Last week, my friend Traci B wrote to me about a workshop that wasn’t.
“You’ll love this…I went to a 4 hour morning workshop at this digital conference. The speaker said, this will be interactive because no one wants to listen to me talk for four hours. He then proceeded to talk for 4 hours!
I did learn stuff and it prompted some ideas, but imagine how much better they might stick if it actually was a workshop. Also, he polled people in the audience and asked who was B2B [business-to-business] and who B2C [business-to-consumer]. 90 percent of the room was B2B…his presentation was almost all B2C.”
Sadly, experiences like this are far too common. Speakers (and the folks that concoct conference programs) decide to jazz up the description of a broadcast-style session by calling it a workshop.
The dictionary definition of a workshop is: “a seminar, discussion group, or the like, that emphasizes exchange of ideas and the demonstration and application of techniques, skills, etc.”.
Workshops that are
Obviously, the lecture Traci had to endure wasn’t a workshop. Genuine workshops include significant, frequent, and appropriate work by participants, guided by leaders. The leaders typically have significant content-specific experience. However, they also need adequate facilitation skills to guide the group through the session’s activities.
Some workshops are better described as trainings, where the participants are novices and the leader supplies the vast majority of the content and learning environment. However, most workshops I’ve led included professionals with significant skills and experience.
Customizing a workshop
When running such sessions, it’s important to customize the workshop in real time to meet the actual wants and needs of the participants, rather than plowing through a predetermined agenda that may be partially or largely irrelevant.
This did not happen at Traci’s event!
“Also, adapting your presentation isn’t tagging on “it’s the same for B2B” after every example…cause it’s not.”
Skilled leaders know to uncover the wants and needs of participants at the start of the session, and use the information to build a workshop that’s optimized for the attendees.

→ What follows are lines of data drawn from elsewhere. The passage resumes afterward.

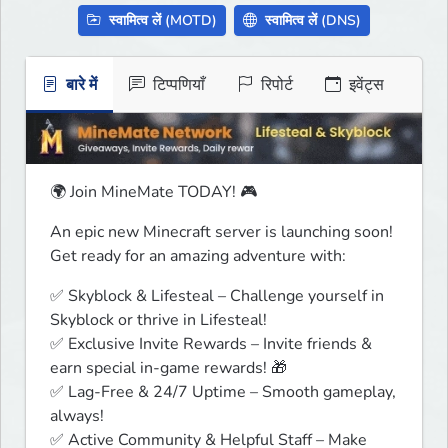
स्वामित्व लें (MOTD)
स्वामित्व लें (DNS)
बारे में
टिप्पणियाँ
रिपोर्ट
इवेंट्स
🌍 Join MineMate TODAY! 🎮
An epic new Minecraft server is launching soon! 
Get ready for an amazing adventure with:
✅ Skyblock & Lifesteal – Challenge yourself in 
Skyblock or thrive in Lifesteal!

✅ Exclusive Invite Rewards – Invite friends & 
earn special in-game rewards! 🎁

✅ Lag-Free & 24/7 Uptime – Smooth gameplay, 
always!

✅ Active Community & Helpful Staff – Make 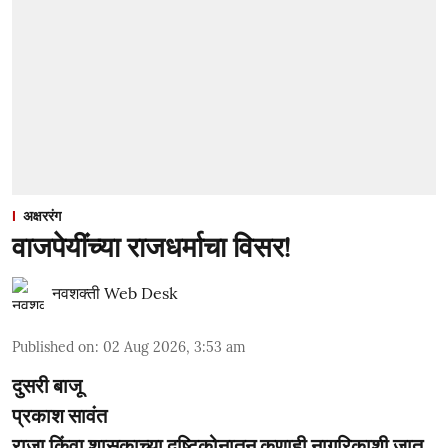
अक्षररंग
वाजपेयींच्या राजधर्माचा विसर!
नवशक्ती Web Desk
Published on
:
02 Aug 2026, 3:53 am
दुसरी बाजू
प्रकाश सावंत
राजा किंवा शासकाच्या दृष्टिकोनातून कुणाही नागरिकाशी जात,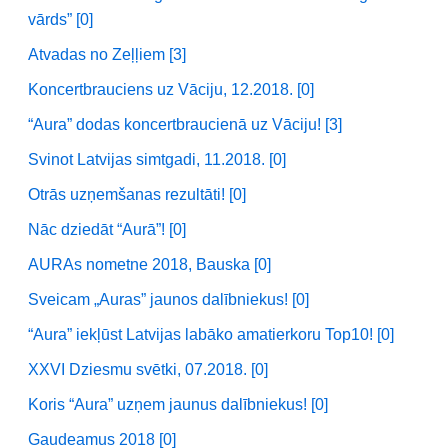
vārds” [0]
Atvadas no Zeļļiem [3]
Koncertbrauciens uz Vāciju, 12.2018. [0]
“Aura” dodas koncertbraucienā uz Vāciju! [3]
Svinot Latvijas simtgadi, 11.2018. [0]
Otrās uzņemšanas rezultāti! [0]
Nāc dziedāt “Aurā”! [0]
AURAs nometne 2018, Bauska [0]
Sveicam „Auras” jaunos dalībniekus! [0]
“Aura” iekļūst Latvijas labāko amatierkoru Top10! [0]
XXVI Dziesmu svētki, 07.2018. [0]
Koris “Aura” uzņem jaunus dalībniekus! [0]
Gaudeamus 2018 [0]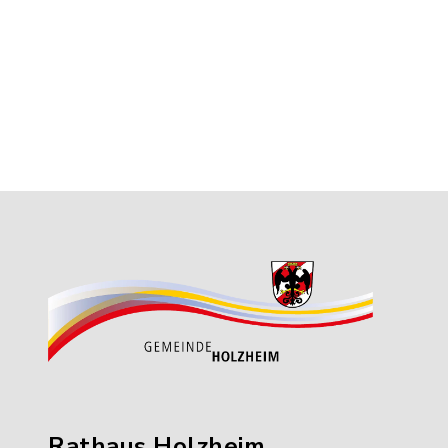
Rathaus Holzheim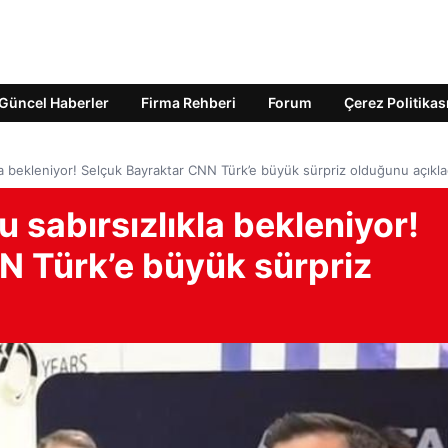
Güncel Haberler
Firma Rehberi
Forum
Çerez Politikas
la bekleniyor! Selçuk Bayraktar CNN Türk’e büyük sürpriz olduğunu açıkla
 sabırsızlıkla bekleniyor!
N Türk’e büyük sürpriz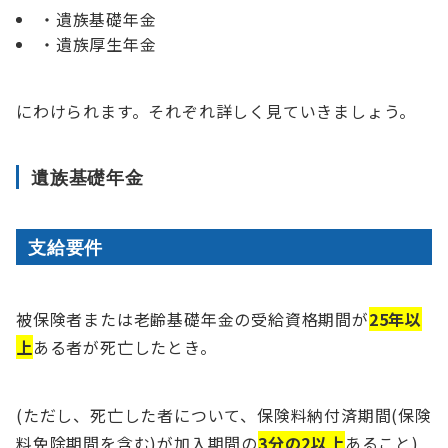
・遺族基礎年金
・遺族厚生年金
にわけられます。それぞれ詳しく見ていきましょう。
遺族基礎年金
支給要件
被保険者または老齢基礎年金の受給資格期間が
25年以
上
ある者が死亡したとき。
(ただし、死亡した者について、保険料納付済期間(保険
料免除期間を含む)が加入期間の
3分の2以上
あること)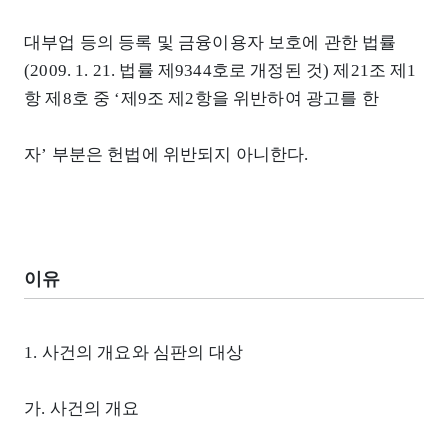
대부업 등의 등록 및 금융이용자 보호에 관한 법률
(2009. 1. 21. 법률 제9344호로 개정된 것) 제21조 제1
항 제8호 중 ‘제9조 제2항을 위반하여 광고를 한
자’ 부분은 헌법에 위반되지 아니한다.
이유
1. 사건의 개요와 심판의 대상
가. 사건의 개요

This sounds more difficult than it usually is. Preparation involves having a broad set of potential content, techniques, and skills to cover. Then, during the session, the leader concentrates on the wants and needs the attendees have initially shared, adjusting the time spent on each area to match the expressed interest.
One final suggestion
If a presenter (like me) is actually running a workshop, please don’t insist on calling them a speaker! In my experience, attendees prefer well-designed workshops to almost any other session format. Tell them the session is a workshop. They’ll appreciate the information (and likely the session too)!